The sudden decision to shutter and reconstruct the Kennedy Center is sparking blowback as Trump disrupts the popular venue, which began as a national cultural center but Congress renamed as a “living memorial” to President John F. Kennedy in 1964, in the aftermath of the slain president’s death. Opened in 1971, it is open year-round as a public showcase for the arts, including the National Symphony Orchestra.

Since Trump returned to the White House, the Kennedy Center is one of many Washington landmarks that he has sought to overhaul in his second term. He demolished the East Wing of the White House and launched a massive $400 million ballroom project, is actively pursuing building a triumphal arch on the other side the Arlington Bridge from the the Lincoln Memorial, and has plans for Washington Dulles International Airport.

Leading performing arts groups have pulled out of appearances at the Kennedy Center, most recently, composer Philip Glass, who announced his decision to withdraw his Symphony No. 15 “Lincoln” because he said the values of the center today are in “direct conflict” with the message of the piece.

Last month, the Washington National Opera announced that it will move performances away from the Kennedy Center in another high-profile departure following Trump’s takeover of the U.S. capital’s leading performing arts venue.

The head of artistic programming for the center abruptly left his post last weekless than two weeks after being named to the job.

A spokesperson for the Kennedy Center could not immediately be reached and did not respond to an emailed request for comment.

Late last year, as Trump announced his plan to rename the building — erecting his name on the building’s main front ahead of that of Kennedy — he drew sharp opposition from members of Congress, and some Kennedy family members.

Kerry Kennedy, a niece of John F. Kennedy, said in a social post on X at the time that she will remove Trump’s name herself with a pickax when his term ends.

Another family member, Maria Shriver, said at the time that it is “beyond comprehension that this sitting president has sought to rename this great memorial dedicated to President Kennedy,” her uncle. “It is beyond wild that he would think adding his name in front of President Kennedy’s name is acceptable.
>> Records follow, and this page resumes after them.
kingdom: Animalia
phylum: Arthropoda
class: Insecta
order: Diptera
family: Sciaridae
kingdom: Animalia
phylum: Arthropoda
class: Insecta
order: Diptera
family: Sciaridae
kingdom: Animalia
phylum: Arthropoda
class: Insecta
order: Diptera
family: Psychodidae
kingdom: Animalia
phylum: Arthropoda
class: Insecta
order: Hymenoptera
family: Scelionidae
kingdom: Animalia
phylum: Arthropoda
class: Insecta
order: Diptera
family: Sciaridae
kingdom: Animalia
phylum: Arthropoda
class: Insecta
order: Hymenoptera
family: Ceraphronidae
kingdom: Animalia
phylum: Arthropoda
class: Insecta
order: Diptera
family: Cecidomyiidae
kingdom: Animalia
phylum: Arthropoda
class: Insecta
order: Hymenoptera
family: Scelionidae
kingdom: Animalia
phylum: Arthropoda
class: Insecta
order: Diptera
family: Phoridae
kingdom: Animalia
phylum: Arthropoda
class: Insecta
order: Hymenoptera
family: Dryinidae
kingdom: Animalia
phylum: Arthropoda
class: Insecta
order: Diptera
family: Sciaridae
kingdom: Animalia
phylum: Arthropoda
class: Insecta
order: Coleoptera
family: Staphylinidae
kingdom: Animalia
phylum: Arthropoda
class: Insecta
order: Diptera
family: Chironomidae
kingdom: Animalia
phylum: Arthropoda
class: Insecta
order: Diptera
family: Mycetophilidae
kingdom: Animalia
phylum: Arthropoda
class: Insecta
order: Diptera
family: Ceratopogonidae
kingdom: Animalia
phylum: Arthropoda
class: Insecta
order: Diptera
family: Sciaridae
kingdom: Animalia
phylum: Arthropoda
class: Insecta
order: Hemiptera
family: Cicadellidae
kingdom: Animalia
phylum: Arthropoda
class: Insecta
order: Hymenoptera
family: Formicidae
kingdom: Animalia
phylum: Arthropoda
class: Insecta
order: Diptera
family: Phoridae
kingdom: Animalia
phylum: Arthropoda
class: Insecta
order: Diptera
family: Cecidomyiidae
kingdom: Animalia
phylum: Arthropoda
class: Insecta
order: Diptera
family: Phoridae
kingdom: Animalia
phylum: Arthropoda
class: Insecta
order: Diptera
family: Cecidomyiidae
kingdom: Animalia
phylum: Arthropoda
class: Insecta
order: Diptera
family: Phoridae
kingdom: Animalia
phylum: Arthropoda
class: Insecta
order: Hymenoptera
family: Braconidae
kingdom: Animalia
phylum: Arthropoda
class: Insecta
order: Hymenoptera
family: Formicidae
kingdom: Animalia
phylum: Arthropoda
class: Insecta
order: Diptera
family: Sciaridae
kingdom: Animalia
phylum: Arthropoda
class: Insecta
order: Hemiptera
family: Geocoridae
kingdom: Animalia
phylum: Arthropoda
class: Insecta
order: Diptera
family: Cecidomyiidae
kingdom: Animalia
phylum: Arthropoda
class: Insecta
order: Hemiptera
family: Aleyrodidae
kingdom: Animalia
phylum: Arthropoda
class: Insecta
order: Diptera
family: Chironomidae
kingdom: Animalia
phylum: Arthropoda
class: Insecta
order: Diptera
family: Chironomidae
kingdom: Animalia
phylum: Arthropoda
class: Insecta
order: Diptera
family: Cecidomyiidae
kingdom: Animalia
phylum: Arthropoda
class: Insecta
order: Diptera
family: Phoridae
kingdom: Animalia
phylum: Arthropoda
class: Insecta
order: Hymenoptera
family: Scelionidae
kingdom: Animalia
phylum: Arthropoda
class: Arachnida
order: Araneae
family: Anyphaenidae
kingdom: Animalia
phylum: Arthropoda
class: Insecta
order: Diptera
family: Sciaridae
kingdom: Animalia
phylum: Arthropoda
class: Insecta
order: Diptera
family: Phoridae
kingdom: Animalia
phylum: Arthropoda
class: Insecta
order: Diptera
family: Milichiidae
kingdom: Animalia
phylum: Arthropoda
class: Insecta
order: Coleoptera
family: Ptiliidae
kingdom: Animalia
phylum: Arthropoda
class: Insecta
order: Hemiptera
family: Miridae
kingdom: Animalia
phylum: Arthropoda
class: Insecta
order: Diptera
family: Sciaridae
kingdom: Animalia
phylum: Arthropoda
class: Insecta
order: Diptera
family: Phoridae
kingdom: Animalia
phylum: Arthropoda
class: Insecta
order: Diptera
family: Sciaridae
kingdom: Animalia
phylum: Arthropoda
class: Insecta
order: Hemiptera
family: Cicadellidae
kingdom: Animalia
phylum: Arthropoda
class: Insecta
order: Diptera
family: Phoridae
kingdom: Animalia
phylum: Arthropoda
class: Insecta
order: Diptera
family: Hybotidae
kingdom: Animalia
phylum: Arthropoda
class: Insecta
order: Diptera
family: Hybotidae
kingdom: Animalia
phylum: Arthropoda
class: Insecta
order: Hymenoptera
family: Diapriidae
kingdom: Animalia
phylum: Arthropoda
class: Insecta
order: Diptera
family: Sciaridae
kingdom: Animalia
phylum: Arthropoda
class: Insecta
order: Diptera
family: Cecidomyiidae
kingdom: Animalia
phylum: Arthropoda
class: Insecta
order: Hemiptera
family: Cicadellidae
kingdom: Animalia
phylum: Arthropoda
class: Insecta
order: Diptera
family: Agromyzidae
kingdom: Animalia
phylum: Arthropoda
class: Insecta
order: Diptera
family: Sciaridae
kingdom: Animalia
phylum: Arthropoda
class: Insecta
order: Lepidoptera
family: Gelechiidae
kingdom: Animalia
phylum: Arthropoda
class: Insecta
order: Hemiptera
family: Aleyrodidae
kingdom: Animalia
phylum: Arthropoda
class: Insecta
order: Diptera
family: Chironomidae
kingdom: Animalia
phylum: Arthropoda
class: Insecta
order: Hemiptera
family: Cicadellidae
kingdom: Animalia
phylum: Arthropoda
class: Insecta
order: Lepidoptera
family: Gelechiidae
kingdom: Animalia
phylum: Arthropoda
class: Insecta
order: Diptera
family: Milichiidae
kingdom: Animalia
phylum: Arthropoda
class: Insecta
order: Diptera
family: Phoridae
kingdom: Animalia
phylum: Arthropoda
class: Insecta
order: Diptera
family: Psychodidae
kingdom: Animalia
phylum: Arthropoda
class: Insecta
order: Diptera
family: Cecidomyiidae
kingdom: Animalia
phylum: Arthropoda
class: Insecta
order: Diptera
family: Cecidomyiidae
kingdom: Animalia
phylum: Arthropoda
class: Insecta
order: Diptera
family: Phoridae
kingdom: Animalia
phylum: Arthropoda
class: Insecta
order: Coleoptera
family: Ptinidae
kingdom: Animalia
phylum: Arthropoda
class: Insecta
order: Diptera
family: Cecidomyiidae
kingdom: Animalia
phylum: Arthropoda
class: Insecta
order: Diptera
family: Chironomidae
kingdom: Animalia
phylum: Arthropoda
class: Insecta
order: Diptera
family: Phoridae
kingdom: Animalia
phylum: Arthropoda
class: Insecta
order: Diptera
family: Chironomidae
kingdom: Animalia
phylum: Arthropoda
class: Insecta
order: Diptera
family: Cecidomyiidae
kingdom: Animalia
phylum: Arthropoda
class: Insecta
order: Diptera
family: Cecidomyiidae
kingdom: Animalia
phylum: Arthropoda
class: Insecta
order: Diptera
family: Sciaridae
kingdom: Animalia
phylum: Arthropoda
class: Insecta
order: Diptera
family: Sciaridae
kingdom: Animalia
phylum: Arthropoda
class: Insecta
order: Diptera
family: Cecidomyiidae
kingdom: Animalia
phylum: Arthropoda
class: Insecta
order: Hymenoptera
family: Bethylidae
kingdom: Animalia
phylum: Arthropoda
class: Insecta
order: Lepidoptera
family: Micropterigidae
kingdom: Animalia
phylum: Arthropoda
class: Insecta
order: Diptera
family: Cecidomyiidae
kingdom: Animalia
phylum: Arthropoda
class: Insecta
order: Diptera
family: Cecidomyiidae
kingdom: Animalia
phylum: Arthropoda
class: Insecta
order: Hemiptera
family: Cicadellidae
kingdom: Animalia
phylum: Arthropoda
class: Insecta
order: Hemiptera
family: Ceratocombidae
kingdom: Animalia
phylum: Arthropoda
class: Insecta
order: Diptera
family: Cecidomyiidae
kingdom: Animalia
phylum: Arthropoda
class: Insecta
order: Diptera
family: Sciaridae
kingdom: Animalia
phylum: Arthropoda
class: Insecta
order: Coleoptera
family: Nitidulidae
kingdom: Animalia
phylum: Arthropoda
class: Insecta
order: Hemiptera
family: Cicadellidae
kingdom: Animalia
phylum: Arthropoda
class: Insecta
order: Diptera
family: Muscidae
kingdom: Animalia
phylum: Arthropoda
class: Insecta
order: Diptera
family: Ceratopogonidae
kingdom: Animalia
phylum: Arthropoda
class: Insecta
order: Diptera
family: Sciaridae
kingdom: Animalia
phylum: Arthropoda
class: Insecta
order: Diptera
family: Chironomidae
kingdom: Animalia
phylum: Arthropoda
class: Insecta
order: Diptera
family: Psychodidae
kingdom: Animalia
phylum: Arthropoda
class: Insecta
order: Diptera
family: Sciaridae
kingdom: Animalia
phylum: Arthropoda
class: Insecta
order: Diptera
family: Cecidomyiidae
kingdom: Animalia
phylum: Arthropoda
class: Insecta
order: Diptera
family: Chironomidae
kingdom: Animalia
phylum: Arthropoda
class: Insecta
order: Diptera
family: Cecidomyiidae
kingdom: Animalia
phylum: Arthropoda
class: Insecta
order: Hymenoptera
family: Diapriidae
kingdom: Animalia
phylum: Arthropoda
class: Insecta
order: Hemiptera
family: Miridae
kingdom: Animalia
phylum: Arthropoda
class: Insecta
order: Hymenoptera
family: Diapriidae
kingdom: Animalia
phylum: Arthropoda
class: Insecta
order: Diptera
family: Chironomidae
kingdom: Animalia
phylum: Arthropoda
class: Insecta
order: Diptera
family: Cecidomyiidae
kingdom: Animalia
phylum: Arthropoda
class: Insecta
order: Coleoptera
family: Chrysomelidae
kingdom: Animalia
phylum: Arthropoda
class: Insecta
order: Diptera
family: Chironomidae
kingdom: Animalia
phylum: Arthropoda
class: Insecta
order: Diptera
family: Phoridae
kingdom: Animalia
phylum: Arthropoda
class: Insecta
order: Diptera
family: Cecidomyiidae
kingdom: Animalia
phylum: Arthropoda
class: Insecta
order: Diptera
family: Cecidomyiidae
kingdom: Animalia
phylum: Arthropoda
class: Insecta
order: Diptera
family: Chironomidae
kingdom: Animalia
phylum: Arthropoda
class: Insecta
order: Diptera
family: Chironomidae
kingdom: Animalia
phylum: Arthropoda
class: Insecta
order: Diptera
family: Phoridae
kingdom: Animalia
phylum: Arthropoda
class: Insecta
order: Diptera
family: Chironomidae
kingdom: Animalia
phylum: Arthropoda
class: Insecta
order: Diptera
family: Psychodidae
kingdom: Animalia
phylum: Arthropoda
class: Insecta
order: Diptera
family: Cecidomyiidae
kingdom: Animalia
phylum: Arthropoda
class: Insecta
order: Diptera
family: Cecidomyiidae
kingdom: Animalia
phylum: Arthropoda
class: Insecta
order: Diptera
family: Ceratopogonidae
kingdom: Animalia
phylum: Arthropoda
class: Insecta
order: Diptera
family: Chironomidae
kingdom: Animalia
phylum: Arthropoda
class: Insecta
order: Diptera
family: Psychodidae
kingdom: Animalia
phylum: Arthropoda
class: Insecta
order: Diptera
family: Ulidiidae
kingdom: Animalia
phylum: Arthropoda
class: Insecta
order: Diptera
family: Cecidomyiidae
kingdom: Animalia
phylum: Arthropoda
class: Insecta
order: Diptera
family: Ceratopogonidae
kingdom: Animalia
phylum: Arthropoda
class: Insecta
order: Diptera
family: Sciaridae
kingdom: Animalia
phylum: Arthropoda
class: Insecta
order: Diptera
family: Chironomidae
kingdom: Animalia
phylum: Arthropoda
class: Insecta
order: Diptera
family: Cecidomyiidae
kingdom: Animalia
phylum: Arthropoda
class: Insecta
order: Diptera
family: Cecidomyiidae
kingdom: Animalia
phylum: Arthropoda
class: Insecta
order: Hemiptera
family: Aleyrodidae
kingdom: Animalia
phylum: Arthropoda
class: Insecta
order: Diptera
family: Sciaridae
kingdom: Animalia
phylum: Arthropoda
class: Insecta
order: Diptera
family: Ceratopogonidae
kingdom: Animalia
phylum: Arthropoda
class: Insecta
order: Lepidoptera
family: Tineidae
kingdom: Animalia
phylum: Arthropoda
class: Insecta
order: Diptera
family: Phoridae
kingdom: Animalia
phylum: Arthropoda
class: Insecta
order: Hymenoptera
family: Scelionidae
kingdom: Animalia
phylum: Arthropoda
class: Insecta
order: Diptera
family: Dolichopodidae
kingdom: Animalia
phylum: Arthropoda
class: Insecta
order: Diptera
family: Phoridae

It is not.”

Late Sunday evening, Shriver posted a new comment mimicking Trump’s own voice and style, and suggesting the closure of the venue was meant to deflect from the cancellations.

She said that “entertainers are canceling left and right” and the president has determined that “since the name change no one wants to perform there any longer.”

Trump has decided, she said, it’s best “to close this center down and rebuild a new center” that will bear his name. She asked, “right?”

One lawmaker, Rep. Joyce Beatty, the Ohio Democrat and ex-officio trustee of the center’s board, sued in December, arguing that “only Congress has the authority to rename the Kennedy Center.”

On Sunday, Beatty said that once again Trump “has acted with total disregard for Congress,” which allocates funds to the center.

She questioned what comes next for the artists — and the building itself. “Let’s be clear: remodeling the premises will not restore the Kennedy Center to what it was. A return to artistic independence will,” she said. “America’s artists are rejecting this attempted takeover, and the administration knows it.”

___

Associated Press writer Darlene Superville contributed to this report.